I needed more than a minute to at least let some air out of THIS spare. Being `more cool' in my book meant not arriving at the kitchen table with `Little Johann' rudely pointing the way to the food like a divining rod.
There was so much steam in the shower room that I couldn't immediately see the door. Turning off the shower, I fumbled my way out back into the locker room and began to towel off. I glanced at myself in a mirror as I reached for my jeans and noted the par-boiled lobster looking back at me. Then I remembered that I'd spontaneously christened my own jeans, and a quick spot-inspection told me that they'd be out-of-service for quite awhile longer. I grabbed for the sweats that Sam had also left out for me, thinking, "Well, when in Rome, do as the Romans," and proceeded to slip comfortably into - well - something resembling a circus tent, I guess. There was no doubt that these sweats belonged to Sam, personally. I'd always preferred baggy clothing, but this was comically oversized even on me. I grabbed the label in the back of the top and easily pulling it around in front of my eyes, I read, "Burnam's Big & Tall Men's Shoppe – SIZE XXXL". I thought the label was missing a few other roman numerals, too - like maybe a few C's, or even M's! You could hold a damn wedding under this thing! Well thankfully, the drawstrings and elastics were in good shape, so I drew the chords tight around my waste and tied it off, leaving enough excess to make a clothes line. Next, I pulled the wrist and ankle elastics up over my biceps and thighs respectively, turning half of the sleeves and legs inside out, folded over on themselves. Even then, they still came down to my wrists and ankles. The neck hole in the sweatshirt was so large that my shoulders almost slipped through it like an Italian boat-neck, and my shoulders weren't particularly narrow for my height.

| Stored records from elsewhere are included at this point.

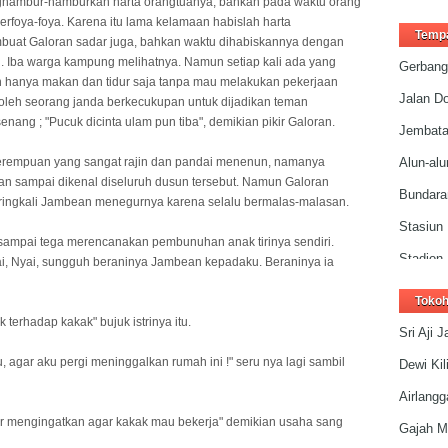
nghambur-hamburkan harta orangtuanya, bahkan pada waktu orang
erfoya-foya. Karena itu lama kelamaan habislah harta
Persik K
Temp
buat Galoran sadar juga, bahkan waktu dihabiskannya dengan
Kampung
. Iba warga kampung melihatnya. Namun setiap kali ada yang
Gerbang
 hanya makan dan tidur saja tanpa mau melakukan pekerjaan
Pariwisa
Jalan D
 oleh seorang janda berkecukupan untuk dijadikan teman
Tempat 
nang ; "Pucuk dicinta ulam pun tiba", demikian pikir Galoran.
Jembat
Pusat P
erempuan yang sangat rajin dan pandai menenun, namanya
Alun-alu
n sampai dikenal diseluruh dusun tersebut. Namun Galoran
Pemban
Bundaran
seringkali Jambean menegurnya karena selalu bermalas-malasan.
Gudang
Stasiun 
sampai tega merencanakan pembunuhan anak tirinya sendiri.
Peta Ked
Stadion 
Hai, Nyai, sungguh beraninya Jambean kepadaku. Beraninya ia
GOR Jo
Toko
terhadap kakak" bujuk istrinya itu.
Kediri M
Sri Aji 
Kediri 
 agar aku pergi meninggalkan rumah ini !" seru nya lagi sambil
Dewi Kil
Sudirma
Airlangg
Dhoho P
r mengingatkan agar kakak mau bekerja" demikian usaha sang
Gajah M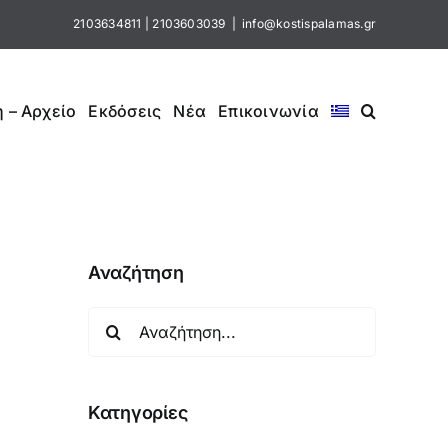
2103634811
|
2103603039
|
info@kostispalamas.gr
 – Αρχείο
Εκδόσεις
Νέα
Επικοινωνία
Αναζήτηση
Αναζήτηση
για:
Κατηγορίες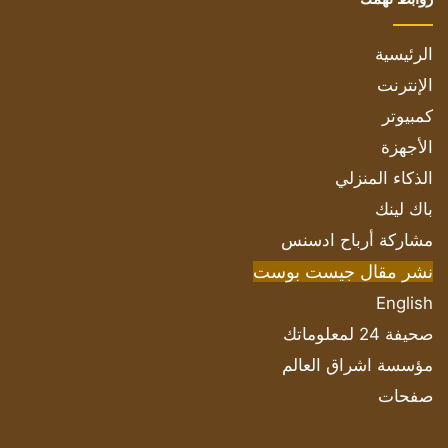
الرئيسية
الإنترنت
كمبيوتر
الأجهزة
الذكاء المنزلي
باك لينك
مشاركة أرباح ادسنس
نشر مقال جيست بوست
English
صحيفة 24 لمعلوماتك
مؤسسة اشراق العالم
صفحات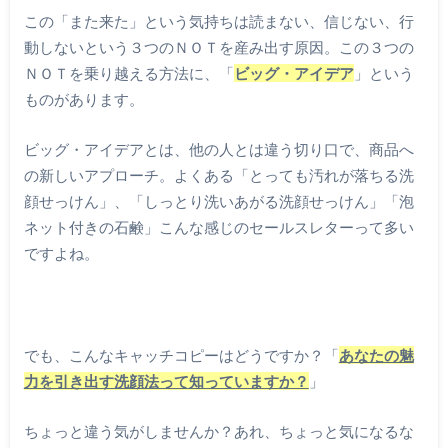
この「また来た」という気持ちは読まない、信じない、行
動しないという３つのＮＯＴを産み出す原因。この３つの
ＮＯＴを乗り越える方法に、「
ビッグ・アイデア
」という
ものがあります。
ビッグ・アイデアとは、他の人とは違う切り口で、商品へ
の新しいアプローチ。よくある「とっても汚れが落ちる洗
顔せっけん」、「しっとり洗いあがる洗顔せっけん」「泡
ネット付きの石鹸」こんな感じのセールスレターって多い
ですよね。
でも、こんなキャッチコピーはどうですか？「
あなたの魅
力を引き出す洗顔法って知っていますか？
」
ちょっと違う気がしませんか？あれ、ちょっと気になるな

Having everything finally tucked in, pulled up and otherwise tied down, I remembered to transfer a few items from a pocket in my jeans to a pocket in these sweatpants. Then I turned to quickly inspect my whole ensemble in the mirror.
And there stood Aladdin - right out of the Arabian Nights - looking back at me in the mirror. Actually I looked SO totally ridiculous that I roared with laughter at myself. Well at least this was definitely the right outfit to be wearing to release a genie from a lamp, I thought - and if nothing else, it was also an instant reality check as to exactly `how much man' it took to fill these clothes - which he did rather snugly, at that. "God, what a man," I thought to myself. The spare was gaining air again suddenly.
I heard Sam's yelling again. "PETE - YA COMING?"
"CAN'T WAIT!" Aladdin hollered back, still grinning in the mirror.